First Western War In Afghanistan Was An 'Imperial Disaster'
"In early 1800, this guy who has inherited the remains of his grandfather's empire at the age of only 17 — he's kicked out. He takes refuge in British India, where the British tuck him away and give him a pension, realizing that this guy could be useful in the future."
On Britain's invasion of Afghanistan
"With the 'Great Game' [as it came to be called] building up between Britain and Russia, there's competition for Asia between these two European land-based empires. ... And they both realize, if you look at the map, that these two empires are going to converge somewhere in the middle in the Hindu Kush, in this unmapped, unknown territory in the middle of Asia.

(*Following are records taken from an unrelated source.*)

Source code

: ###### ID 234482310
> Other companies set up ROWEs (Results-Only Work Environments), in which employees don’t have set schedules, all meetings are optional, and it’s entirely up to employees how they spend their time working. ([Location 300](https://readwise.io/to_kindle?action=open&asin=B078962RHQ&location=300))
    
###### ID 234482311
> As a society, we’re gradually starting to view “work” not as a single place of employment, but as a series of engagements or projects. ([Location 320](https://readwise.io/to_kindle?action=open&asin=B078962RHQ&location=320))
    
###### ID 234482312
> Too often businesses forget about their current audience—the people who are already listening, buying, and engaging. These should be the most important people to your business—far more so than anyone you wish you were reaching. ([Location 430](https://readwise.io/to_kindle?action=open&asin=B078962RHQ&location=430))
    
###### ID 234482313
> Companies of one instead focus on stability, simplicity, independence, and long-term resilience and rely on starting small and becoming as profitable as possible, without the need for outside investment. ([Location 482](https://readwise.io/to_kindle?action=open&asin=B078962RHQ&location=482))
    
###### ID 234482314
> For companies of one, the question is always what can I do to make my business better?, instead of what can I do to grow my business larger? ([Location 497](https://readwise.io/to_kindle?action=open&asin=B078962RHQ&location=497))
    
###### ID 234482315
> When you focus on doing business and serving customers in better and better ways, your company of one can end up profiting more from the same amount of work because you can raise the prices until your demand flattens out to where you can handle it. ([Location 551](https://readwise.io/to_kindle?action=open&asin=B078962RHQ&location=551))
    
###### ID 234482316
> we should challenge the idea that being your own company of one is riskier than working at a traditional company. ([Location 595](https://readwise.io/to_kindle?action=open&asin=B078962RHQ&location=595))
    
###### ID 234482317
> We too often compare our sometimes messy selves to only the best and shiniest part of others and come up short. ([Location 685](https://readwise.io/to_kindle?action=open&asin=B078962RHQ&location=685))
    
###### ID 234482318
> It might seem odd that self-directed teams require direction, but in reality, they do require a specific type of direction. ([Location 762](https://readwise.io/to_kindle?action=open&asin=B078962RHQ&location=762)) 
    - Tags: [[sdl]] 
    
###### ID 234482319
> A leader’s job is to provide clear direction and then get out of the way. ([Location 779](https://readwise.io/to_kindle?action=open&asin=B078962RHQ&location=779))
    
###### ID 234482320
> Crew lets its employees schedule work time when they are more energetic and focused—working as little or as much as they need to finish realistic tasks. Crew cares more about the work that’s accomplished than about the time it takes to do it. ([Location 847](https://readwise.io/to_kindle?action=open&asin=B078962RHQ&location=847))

"It's an absurd undertaking, because at this point the British and the Russians are still about 1,000 miles apart. Nonetheless, the British do this extraordinary, epic invasion of Afghanistan. They go around the sides of the Punjab, they go up the Indus ... They drag this artillery up mountainsides, and they actually get to Afghanistan. They hardly fight a battle, but they lose a quarter of their force to dehydration and bad planning and starvation, and it's this hellish march.
"But such is the surprise when they turn up in Afghanistan, the rulers of Kandahar flee. They take Kandahar without a shot being fired; Shah Shuja is installed in his old palace in Kabul. It looks as if it's a huge success. You have a whole winter when the British are just going shooting and ice skating and taking the foxhounds out for exercise ... Everyone seems to be happy."